Region III: Celtic Seas
The Celtic Seas region contains wide variations in coastal topography, from fjordic sea lochs, to sand dunes, bays, estuaries and numerous sandy beaches. The large range of habitats in the region supports a diverse fish fauna. Although traditional maritime activities, such as fishing, take place in the Celtic Seas, there is ongoing development of tourism.
Region III, the Celtic Seas, extends between 60° N and 48° N and between 5° W and the west coast of Great Britain to the 200 m depth contour to the west of 6° W. The region contains wide variations in coastal topography, including fjordic sea lochs, rocky headlands, cliff formations, salt marshes, sand dunes, bays, estuaries and numerous sandy beaches. Region III also contains a number of internationally important ports and harbours. Generally, water movement is from south to north, with oceanic water from the North Atlantic entering from the south and west of the region and moving north towards either the Arctic or North Sea. However, there are also complex intermediate water movements, particularly within the Irish Sea. The strongest winds in Region III come from the west and south, with a tendency for the strongest winds to be experienced in the north and west of the region.
The general pattern of population change in the coastal areas of Region III is one of declining numbers in the largest city centres, growing populations in the suburbs of major towns, and stable or declining populations in more rural and remote regions. There are seasonal variations in the population of many coastal resort towns. The current trend in tourism and recreation towards a diverse range of more individual pursuits (such as angling and surfing) on less developed parts of the coast can result in new pressures on natural habitats and water quality. Other human activities in the region include: fishing, mariculture, sand and gravel extraction, dredging and dumping, oil and gas exploration and production, shipping, coastal industry, military activities and agriculture.

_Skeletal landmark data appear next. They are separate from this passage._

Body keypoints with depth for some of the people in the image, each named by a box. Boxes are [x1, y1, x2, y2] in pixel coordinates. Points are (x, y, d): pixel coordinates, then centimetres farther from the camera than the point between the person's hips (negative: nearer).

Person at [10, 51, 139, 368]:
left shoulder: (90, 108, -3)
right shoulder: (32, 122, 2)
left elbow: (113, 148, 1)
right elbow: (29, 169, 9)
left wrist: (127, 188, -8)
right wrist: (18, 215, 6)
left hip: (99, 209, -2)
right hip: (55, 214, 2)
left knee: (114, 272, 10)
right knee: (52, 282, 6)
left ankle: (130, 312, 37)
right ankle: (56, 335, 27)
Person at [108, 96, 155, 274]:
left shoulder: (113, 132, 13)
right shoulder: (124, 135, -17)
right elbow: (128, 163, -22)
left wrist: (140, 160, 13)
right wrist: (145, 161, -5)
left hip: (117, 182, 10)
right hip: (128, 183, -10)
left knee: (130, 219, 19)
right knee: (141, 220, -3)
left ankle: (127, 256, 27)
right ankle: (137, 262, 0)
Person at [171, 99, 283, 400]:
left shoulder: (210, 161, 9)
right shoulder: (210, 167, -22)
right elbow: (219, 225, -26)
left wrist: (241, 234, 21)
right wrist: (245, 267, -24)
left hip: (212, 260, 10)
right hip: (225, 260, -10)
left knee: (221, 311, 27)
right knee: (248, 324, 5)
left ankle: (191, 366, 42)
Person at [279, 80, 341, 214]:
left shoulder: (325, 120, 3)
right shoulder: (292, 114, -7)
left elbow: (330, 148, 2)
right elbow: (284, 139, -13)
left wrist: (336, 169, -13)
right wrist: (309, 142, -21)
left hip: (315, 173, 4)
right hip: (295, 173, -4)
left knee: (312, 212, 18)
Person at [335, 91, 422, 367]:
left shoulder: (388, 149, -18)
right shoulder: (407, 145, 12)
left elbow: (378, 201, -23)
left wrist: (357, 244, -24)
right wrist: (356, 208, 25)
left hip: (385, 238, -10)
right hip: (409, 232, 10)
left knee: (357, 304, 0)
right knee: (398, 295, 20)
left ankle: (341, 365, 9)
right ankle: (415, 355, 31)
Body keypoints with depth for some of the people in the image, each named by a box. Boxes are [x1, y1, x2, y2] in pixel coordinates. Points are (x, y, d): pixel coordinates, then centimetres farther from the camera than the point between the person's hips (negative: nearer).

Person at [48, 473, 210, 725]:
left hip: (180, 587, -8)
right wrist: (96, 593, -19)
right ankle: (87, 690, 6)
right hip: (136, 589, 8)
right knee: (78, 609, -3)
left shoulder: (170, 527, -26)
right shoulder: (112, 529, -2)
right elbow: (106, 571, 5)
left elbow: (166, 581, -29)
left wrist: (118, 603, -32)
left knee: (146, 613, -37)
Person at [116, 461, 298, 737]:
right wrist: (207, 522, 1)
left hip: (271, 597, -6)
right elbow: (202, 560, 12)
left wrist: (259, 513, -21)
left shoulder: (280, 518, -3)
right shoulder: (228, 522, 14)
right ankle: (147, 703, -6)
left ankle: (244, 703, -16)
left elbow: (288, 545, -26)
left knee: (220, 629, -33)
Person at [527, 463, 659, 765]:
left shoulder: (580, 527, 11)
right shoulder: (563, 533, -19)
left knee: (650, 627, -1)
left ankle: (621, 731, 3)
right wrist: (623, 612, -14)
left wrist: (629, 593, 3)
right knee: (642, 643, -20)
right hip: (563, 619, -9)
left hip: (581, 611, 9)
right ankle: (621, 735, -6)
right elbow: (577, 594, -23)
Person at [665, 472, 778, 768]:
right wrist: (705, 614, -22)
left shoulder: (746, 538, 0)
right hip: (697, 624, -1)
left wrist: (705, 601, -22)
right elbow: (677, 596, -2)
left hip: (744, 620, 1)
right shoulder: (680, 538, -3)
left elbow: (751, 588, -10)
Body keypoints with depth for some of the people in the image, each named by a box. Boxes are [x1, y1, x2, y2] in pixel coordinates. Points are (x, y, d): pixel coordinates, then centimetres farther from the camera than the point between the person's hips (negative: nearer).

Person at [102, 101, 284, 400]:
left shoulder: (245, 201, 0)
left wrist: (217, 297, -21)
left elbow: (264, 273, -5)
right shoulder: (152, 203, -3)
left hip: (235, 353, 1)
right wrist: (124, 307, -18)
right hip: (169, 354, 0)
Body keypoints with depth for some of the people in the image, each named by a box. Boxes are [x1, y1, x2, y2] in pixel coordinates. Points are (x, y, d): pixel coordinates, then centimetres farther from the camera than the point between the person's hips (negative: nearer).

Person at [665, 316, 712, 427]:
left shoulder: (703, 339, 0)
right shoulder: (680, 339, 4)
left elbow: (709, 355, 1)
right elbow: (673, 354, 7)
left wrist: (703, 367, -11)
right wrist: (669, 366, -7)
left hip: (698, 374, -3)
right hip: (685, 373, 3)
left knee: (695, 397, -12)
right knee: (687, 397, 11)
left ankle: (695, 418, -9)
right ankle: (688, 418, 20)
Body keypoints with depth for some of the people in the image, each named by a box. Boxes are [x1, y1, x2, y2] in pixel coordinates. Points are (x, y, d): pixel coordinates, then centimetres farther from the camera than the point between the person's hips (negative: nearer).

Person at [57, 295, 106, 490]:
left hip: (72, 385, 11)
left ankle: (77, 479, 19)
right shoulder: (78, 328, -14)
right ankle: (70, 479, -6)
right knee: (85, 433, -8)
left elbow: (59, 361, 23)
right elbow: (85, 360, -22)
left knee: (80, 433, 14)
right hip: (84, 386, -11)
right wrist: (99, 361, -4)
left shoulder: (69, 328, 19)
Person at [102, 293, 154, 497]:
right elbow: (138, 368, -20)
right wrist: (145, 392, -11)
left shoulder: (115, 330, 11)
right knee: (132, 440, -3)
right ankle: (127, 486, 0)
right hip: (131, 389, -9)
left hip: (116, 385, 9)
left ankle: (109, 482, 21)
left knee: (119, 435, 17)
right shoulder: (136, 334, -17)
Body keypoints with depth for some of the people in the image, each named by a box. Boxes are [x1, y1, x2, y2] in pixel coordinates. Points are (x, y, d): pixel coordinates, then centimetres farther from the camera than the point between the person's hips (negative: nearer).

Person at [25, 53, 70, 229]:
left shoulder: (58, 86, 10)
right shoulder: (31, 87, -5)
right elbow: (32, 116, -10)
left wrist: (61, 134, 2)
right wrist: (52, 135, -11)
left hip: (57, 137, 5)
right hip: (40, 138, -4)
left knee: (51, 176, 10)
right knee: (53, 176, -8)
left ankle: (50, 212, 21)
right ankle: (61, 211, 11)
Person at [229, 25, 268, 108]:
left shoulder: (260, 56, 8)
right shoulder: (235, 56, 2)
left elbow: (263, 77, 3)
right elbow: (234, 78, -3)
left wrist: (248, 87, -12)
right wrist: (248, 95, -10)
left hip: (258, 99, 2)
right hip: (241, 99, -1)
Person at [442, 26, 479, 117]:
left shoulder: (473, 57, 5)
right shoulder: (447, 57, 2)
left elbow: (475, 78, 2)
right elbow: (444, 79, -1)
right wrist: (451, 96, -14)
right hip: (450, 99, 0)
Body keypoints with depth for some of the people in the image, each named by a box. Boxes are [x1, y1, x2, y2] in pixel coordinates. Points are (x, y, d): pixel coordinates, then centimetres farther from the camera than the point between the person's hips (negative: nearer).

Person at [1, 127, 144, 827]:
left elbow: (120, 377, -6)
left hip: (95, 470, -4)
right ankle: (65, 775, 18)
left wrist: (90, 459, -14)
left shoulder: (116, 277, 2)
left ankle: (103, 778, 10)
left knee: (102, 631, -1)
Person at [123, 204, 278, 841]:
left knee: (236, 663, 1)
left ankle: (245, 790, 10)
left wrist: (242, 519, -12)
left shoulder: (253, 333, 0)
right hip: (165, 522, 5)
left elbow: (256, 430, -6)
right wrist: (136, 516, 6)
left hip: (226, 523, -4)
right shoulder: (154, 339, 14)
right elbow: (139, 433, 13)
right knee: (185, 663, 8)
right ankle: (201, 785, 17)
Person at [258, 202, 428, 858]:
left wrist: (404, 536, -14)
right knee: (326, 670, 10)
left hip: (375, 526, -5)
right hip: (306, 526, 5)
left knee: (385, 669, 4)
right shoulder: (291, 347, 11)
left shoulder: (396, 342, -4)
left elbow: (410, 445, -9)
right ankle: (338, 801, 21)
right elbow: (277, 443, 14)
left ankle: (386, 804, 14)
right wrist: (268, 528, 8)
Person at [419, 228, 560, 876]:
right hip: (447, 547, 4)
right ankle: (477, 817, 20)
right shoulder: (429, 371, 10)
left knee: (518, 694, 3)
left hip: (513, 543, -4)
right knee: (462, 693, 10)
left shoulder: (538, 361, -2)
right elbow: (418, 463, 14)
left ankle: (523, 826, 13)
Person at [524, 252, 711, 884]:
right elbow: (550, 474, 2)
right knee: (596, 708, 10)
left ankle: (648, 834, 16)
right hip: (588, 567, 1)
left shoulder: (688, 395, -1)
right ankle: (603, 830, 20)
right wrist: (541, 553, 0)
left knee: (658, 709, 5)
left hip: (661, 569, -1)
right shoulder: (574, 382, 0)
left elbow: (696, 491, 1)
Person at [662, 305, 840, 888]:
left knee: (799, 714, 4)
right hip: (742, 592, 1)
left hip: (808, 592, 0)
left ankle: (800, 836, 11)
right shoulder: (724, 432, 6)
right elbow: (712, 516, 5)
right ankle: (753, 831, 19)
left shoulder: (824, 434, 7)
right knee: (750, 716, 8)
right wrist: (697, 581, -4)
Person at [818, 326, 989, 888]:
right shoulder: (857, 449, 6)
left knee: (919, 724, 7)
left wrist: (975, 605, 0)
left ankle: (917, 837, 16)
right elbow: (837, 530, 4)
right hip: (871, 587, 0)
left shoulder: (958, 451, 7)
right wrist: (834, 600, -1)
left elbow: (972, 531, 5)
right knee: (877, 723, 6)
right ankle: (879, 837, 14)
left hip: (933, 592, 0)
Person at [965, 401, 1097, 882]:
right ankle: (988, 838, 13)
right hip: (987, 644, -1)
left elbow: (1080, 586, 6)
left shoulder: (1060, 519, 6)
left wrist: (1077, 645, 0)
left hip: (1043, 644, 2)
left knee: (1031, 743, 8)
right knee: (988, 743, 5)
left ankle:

The large range of habitats in the region support a diverse fish fauna, including many commercially important species. Many of these species have relatively short migration routes between feeding and spawning areas. The region has a large number of areas attractive to seabirds and waterfowl. The common or harbour seal and the grey seal are widely distributed throughout the region. The waters around Ireland and to the west of Scotland support a variety of cetaceans, but apart from the population of bottle-nose dolphins in Cardigan Bay, they are only occasionally seen in the Irish Sea.